▶ **Exercise brief**
Leave the pictures out. Return the rest of the listing below exactly.

▶ **Provided material**

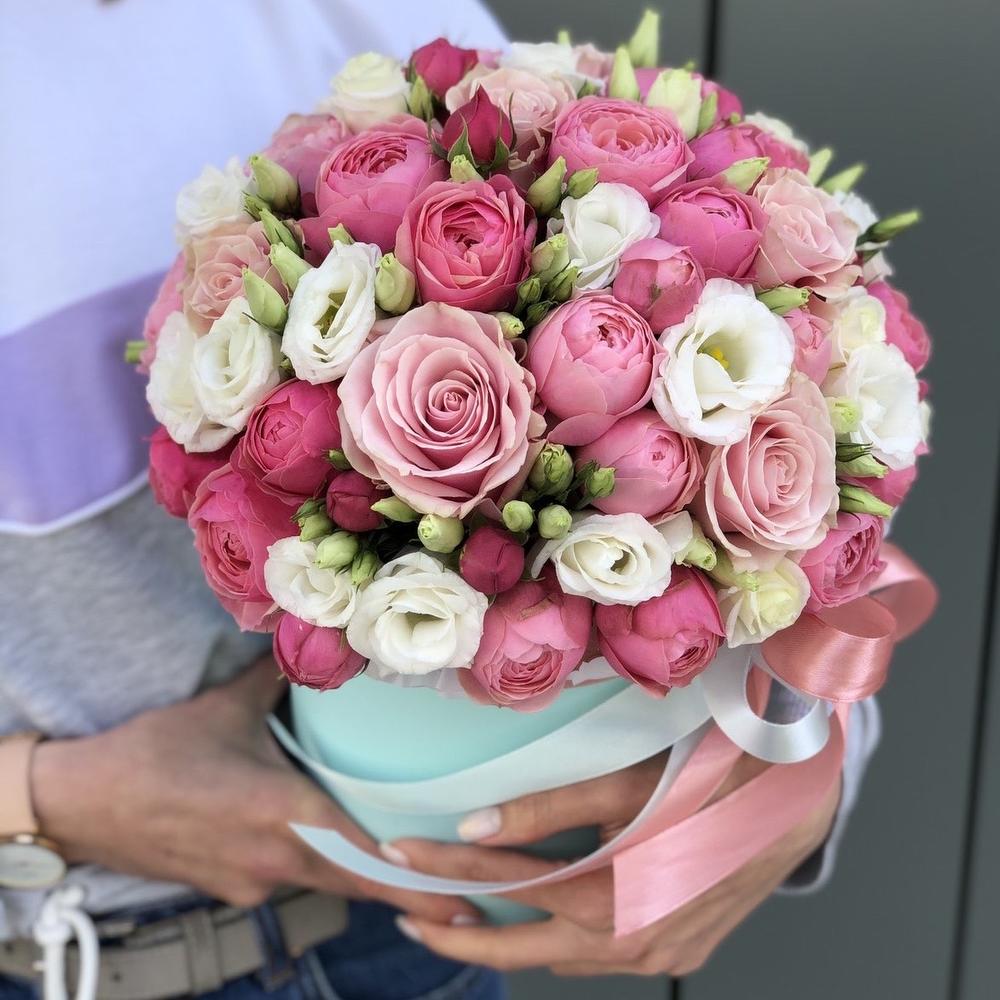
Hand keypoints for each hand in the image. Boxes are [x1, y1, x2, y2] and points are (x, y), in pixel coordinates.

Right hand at [31, 658, 474, 922]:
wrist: (84, 803)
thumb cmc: (157, 753)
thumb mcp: (228, 706)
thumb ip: (282, 677)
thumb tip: (318, 641)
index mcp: (281, 815)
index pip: (364, 858)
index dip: (415, 882)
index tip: (464, 898)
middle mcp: (273, 862)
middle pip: (357, 881)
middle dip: (408, 891)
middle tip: (462, 897)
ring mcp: (250, 885)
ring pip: (324, 881)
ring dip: (362, 874)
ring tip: (405, 864)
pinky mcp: (230, 891)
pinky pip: (289, 880)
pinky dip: (317, 866)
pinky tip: (324, 842)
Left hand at [386, 752, 840, 975]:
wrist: (801, 791)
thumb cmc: (712, 772)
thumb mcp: (625, 782)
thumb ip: (547, 807)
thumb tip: (475, 826)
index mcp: (617, 901)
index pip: (507, 889)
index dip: (446, 873)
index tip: (396, 857)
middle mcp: (636, 944)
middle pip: (527, 948)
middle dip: (463, 937)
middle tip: (410, 918)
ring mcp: (660, 954)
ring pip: (565, 959)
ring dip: (512, 939)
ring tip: (462, 918)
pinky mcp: (678, 950)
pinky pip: (601, 957)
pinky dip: (561, 941)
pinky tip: (541, 919)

▶ **Task result**
Hand keypoints for each hand in the image. Boxes are [x1, y1, x2, y2] and points are (x, y), in pixel coordinates.

Right hand at [31, 658, 474, 922]:
wrist: (84, 803)
thumb cmc: (157, 753)
thumb mcp: (228, 706)
thumb ip: (282, 677)
thumb tip: (318, 641)
index mcp: (281, 815)
index pip: (364, 858)
index dip: (415, 882)
index tip: (464, 898)
middle mcp: (273, 862)
middle pip: (357, 881)
middle dip: (408, 891)
middle tip: (462, 897)
ring mcp: (250, 885)
ring pip: (324, 881)
ring dip: (362, 874)
ring tip: (405, 864)
pinky mcp: (230, 891)
pinky pip: (289, 880)
pinky dip: (317, 866)
pinky tip: (324, 842)
Left hand at [386, 752, 840, 975]:
wrist: (801, 791)
thumb cmc: (712, 772)
thumb mcp: (625, 782)
thumb ip: (547, 807)
thumb tip: (475, 826)
index mcp: (617, 901)
index pip: (507, 889)
index dip: (446, 873)
index tip: (396, 857)
middle mcp: (636, 944)
middle pip: (527, 948)
middle dip: (463, 937)
middle tip: (410, 918)
ring mcp: (660, 954)
ring pip: (565, 959)
ring dip: (512, 939)
ring tip: (462, 918)
pinky mcp: (678, 950)
pinky pip: (601, 957)
pinky dip: (561, 941)
pinky tip: (541, 919)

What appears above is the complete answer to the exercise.